Hi Readers and helpers,
I am trying to count the occurreneces of the various elements of the keys of the Hash.More than one occurrence of the key occurs in the hash. I need to group all the keys and get the occurrences of each of their values
use XML::TreeBuilder;
sub tokenizefast ($) {
$line = $_[0];
$line =~ s/^\s*//;
$line =~ s/\s*$//;
# split into words to respect word boundaries
# and ignore space-containing bigrams
@words = split /\s+/, $line;
@ngrams = @words; #a copy
@ngramLengths = (2,3);
#now perform the grouping
foreach $slength (@ngramLengths) {
for(my $i=0;$i+$slength<=$#words+1;$i++){
my @tempwords= @words;
# print "tempwords: i: $i length $slength " ;
print @tempwords ; print "\n";
@tsome = splice(@tempwords,$i,$slength);
# print "after splice: ";
print @tsome; print "\n";
push(@ngrams,join(" ",@tsome));
}
}
return @ngrams;
}
## end of tokenize function
my $file= 'swbd_50k_42tags.xml';
my $tree = XML::TreeBuilder->new();
my %textHash;
$tree->parse_file($file);
foreach my $dialogue ($tree->find_by_tag_name ('dialogue')){
$dialogue_name = $dialogue->attr_get_i('name');
foreach my $turn ($dialogue->find_by_tag_name('turn')){
$turn_no = $turn->attr_get_i('no');
$turn_speaker = $turn->attr_get_i('speaker');
foreach my $utt ($dialogue->find_by_tag_name('utt')){
$da = $utt->attr_get_i('da');
$id = $utt->attr_get_i('id');
$inline = $utt->as_text;
@textarray = tokenizefast( $inline);
# print join(",",@textarray); print "\n";
if ($textHash{$da}) {
@someArray = @{ $textHash{$da} };
push @someArray , @textarray;
#print @someArray;
}
else {
$textHash{$da} = [ @textarray];
}
}
}
}
# extract different elements of xml doc
#write the final thing to a file
for $somekey (keys %textHash) {
@ans = @{ $textHash{$somekey} };
print " the key: $somekey" ;print " text {" ;
print join(", ", @ans);
print "}\n";
}
20050404 Edit by ysth: code tags
Retitled by BazB from 'Cry for Help'.

════════════════════

WORK ORDER:
In the forum post, which XML file does the script parse?

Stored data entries
════════════════════

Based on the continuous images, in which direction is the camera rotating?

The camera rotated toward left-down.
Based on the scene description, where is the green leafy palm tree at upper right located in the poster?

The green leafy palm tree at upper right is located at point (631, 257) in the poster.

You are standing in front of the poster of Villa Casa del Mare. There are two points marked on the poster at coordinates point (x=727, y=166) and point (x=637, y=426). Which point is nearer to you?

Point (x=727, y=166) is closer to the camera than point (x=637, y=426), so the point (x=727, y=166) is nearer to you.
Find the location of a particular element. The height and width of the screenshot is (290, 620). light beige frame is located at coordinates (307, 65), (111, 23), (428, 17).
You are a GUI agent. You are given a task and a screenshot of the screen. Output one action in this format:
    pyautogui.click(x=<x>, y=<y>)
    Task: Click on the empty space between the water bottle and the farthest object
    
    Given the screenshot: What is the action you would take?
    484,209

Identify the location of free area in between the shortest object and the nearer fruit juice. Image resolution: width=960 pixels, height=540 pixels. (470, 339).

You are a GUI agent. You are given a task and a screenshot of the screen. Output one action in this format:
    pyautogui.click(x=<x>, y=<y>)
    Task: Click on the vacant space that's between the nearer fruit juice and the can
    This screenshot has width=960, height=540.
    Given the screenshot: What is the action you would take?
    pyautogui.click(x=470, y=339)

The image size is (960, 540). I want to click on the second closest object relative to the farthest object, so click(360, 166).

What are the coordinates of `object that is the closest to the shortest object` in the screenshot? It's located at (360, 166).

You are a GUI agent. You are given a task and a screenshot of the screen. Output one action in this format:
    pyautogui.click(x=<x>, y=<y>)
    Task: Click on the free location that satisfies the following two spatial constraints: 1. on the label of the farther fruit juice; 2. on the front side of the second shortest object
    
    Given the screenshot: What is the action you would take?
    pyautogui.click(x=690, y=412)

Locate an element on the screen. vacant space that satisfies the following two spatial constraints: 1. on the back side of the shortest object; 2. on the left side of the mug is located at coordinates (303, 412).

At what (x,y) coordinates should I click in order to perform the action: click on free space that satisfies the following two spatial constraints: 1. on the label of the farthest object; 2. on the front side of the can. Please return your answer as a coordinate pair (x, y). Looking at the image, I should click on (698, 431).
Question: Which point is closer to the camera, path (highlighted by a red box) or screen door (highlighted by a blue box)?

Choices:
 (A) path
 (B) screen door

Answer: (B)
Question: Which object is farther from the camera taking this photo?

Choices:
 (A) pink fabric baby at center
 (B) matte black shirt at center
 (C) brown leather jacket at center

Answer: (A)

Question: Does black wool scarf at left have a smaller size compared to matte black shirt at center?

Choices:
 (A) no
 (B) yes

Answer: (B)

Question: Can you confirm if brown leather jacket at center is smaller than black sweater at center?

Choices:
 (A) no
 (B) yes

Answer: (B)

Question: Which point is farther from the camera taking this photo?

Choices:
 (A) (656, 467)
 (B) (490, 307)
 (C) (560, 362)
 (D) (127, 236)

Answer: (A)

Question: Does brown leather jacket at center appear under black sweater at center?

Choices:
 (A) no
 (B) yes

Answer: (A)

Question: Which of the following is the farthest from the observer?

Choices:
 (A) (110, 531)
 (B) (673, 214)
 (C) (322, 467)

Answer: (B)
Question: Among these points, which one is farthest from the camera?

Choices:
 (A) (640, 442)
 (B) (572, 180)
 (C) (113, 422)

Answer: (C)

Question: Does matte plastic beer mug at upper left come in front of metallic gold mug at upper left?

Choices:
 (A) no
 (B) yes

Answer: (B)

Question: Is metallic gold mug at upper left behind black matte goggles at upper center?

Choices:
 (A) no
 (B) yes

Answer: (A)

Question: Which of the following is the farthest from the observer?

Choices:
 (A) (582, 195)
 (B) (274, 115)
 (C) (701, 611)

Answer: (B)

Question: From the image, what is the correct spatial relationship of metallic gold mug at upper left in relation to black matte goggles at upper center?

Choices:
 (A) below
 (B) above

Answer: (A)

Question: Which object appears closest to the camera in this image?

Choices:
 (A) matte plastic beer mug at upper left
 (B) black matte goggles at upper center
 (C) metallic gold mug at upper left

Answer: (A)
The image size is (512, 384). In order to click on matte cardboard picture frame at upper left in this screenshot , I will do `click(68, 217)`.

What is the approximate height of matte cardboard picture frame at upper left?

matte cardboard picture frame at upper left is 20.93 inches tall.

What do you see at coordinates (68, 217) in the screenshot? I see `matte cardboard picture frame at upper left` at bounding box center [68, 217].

════════════════════

YOUR RESPONSE:
swbd_50k_42tags.xml